> ABOUT THIS EXERCISE:
Write out the text lines of every item below without changing anything, and leave the pictures out of your answer.

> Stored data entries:
++++++

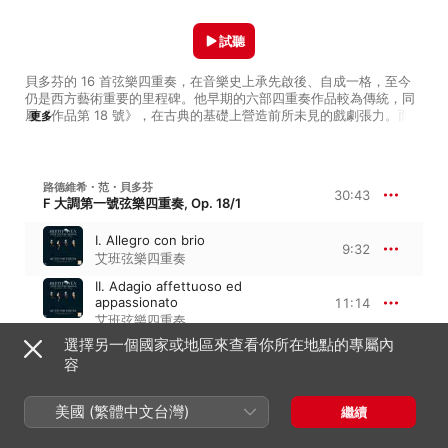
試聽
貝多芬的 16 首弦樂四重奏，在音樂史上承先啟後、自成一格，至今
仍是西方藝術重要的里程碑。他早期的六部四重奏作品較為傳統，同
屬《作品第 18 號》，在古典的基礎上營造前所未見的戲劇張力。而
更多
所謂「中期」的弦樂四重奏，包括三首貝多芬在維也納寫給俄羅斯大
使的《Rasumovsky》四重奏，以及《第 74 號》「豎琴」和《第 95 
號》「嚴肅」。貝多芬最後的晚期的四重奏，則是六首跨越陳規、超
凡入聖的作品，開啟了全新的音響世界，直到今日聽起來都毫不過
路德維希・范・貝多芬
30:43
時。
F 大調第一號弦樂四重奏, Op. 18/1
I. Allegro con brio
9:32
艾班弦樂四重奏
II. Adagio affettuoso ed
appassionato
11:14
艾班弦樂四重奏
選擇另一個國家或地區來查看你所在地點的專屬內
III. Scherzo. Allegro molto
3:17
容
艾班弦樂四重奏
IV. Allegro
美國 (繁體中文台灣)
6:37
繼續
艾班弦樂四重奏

++++++

> SOLUTION FOR THIS TASK:
試聽
貝多芬的 16 首弦樂四重奏，在音樂史上承先啟後、自成一格，至今
仍是西方藝術重要的里程碑。他早期的六部四重奏作品較為傳統，同
屬《作品第 18 號》，在古典的基礎上營造前所未見的戲劇張力。而
更多
所謂「中期」的弦樂四重奏，包括三首貝多芬在維也納寫給俄羅斯大
使的《Rasumovsky》四重奏，以及《第 74 號》「豎琴」和《第 95 
號》「嚴肅」。貝多芬最後的晚期的四重奏，則是六首跨越陳規、超
凡入聖的作品，開啟了全新的音響世界，直到今日聽起來都毫不過
路德維希・范・貝多芬
30:43
時。
F 大調第一號弦樂四重奏, Op. 18/1
I. Allegro con brio
9:32
艾班弦樂四重奏
II. Adagio affettuoso ed
appassionato
11:14
艾班弦樂四重奏
選擇另一個國家或地區來查看你所在地點的專屬內
III. Scherzo. Allegro molto
3:17
容
艾班弦樂四重奏
IV. Allegro
美國 (繁體中文台灣)
6:37
繼續
艾班弦樂四重奏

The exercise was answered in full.